What you will do –
The listing needs restating word for word.

Input material –
____________
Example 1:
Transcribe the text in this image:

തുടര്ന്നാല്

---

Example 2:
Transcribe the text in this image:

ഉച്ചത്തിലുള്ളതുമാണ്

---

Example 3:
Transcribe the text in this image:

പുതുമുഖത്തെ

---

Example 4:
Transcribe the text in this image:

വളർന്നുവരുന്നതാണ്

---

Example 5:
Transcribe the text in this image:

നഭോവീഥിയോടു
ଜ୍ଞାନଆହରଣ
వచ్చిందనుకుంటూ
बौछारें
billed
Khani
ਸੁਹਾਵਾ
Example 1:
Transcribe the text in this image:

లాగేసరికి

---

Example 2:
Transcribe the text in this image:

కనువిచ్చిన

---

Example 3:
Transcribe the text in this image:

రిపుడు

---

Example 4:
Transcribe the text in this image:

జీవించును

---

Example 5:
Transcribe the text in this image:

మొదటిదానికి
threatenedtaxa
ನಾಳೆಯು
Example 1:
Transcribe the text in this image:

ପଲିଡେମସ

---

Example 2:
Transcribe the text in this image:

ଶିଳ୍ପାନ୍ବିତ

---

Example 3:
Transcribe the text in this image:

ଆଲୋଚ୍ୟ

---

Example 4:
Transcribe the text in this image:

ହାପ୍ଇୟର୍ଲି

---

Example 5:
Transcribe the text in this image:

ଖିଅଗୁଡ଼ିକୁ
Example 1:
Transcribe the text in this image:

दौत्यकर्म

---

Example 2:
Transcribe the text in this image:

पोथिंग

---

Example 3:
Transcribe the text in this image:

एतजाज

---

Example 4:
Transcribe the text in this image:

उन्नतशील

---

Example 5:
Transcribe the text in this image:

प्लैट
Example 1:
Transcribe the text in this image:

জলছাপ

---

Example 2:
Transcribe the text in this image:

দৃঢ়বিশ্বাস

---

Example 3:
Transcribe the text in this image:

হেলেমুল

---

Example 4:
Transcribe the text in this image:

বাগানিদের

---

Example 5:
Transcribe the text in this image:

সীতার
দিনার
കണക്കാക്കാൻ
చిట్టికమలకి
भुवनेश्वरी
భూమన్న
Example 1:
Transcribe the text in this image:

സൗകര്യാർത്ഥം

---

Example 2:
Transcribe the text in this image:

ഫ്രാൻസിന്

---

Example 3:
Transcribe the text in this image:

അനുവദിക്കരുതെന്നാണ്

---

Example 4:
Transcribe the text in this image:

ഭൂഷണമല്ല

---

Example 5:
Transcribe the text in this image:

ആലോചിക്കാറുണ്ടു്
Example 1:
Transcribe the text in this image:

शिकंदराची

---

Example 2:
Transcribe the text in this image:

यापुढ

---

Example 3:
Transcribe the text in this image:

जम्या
____________
Answer to the exercise –
Example 1:
Transcribe the text in this image:

തുടര്ന്നാല്

---

Example 2:
Transcribe the text in this image:

ഉച്ചത്തിലുള്ളതുമാണ്

---

Example 3:
Transcribe the text in this image:

പുതുമുഖത്തെ

---

Example 4:
Transcribe the text in this image:

വളർന്നുവരുന്നതാണ്

---

Example 5:
Transcribe the text in this image:

നഭോവീഥിയോടു
ଜ୍ଞାନଆହରଣ
వచ్చిందనుకుంటూ
बौछारें
billed
Khani
ਸੁਹਾਵਾ
Example 1:
Transcribe the text in this image:

లాగేసరికి

---

Example 2:
Transcribe the text in this image:

కనువిచ్చిన

---

Example 3:
Transcribe the text in this image:

రిపుడు

---

Example 4:
Transcribe the text in this image:

జీవించును

---

Example 5:
Transcribe the text in this image:

మొదటిదానికి
threatenedtaxa
ನಾಳೆಯು
Example 1:
Transcribe the text in this image:

ପଲିଡେମସ

---

Example 2:
Transcribe the text in this image:

ଶିଳ୍ପାନ୍ବିତ

---

Example 3:
Transcribe the text in this image:

ଆଲୋଚ୍ୟ

---

Example 4:
Transcribe the text in this image:

ହାପ୍ଇୟର୍ଲି

---

Example 5:
Transcribe the text in this image:

ଖିଅଗୁଡ଼ିକୁ
Example 1:
Transcribe the text in this image:

दौत्यकर्म

---

Example 2:
Transcribe the text in this image:

पोथिंग

---

Example 3:
Transcribe the text in this image:

एतजाज

---

Example 4:
Transcribe the text in this image:

उन्नतशील

---

Example 5:
Transcribe the text in this image:

प्लैट
Example 1:
Transcribe the text in this image:

জলছাপ

---

Example 2:
Transcribe the text in this image:

দৃঢ়বিশ্বাস

---

Example 3:
Transcribe the text in this image:

হেলেমুল

---

Example 4:
Transcribe the text in this image:

বাগানিদের

---

Example 5:
Transcribe the text in this image:

সীতার
দিনার
കണക്കാക്കാൻ
చిట్టికమలకి
भुवनेश्वरी
భూమన్న
Example 1:
Transcribe the text in this image:

സൗകര്യാർത്ഥം

---

Example 2:
Transcribe the text in this image:

ഫ്രാൻസിന്

---

Example 3:
Transcribe the text in this image:

അനുവദിക്കരുതെന്നാണ്

---

Example 4:
Transcribe the text in this image:

ഭൂഷണമല്ല

---

Example 5:
Transcribe the text in this image:

ആലോചിക്കാറുണ്ടു്
Example 1:
Transcribe the text in this image:

शिकंदराची

---

Example 2:
Transcribe the text in this image:

यापुढ

---

Example 3:
Transcribe the text in this image:

जम्या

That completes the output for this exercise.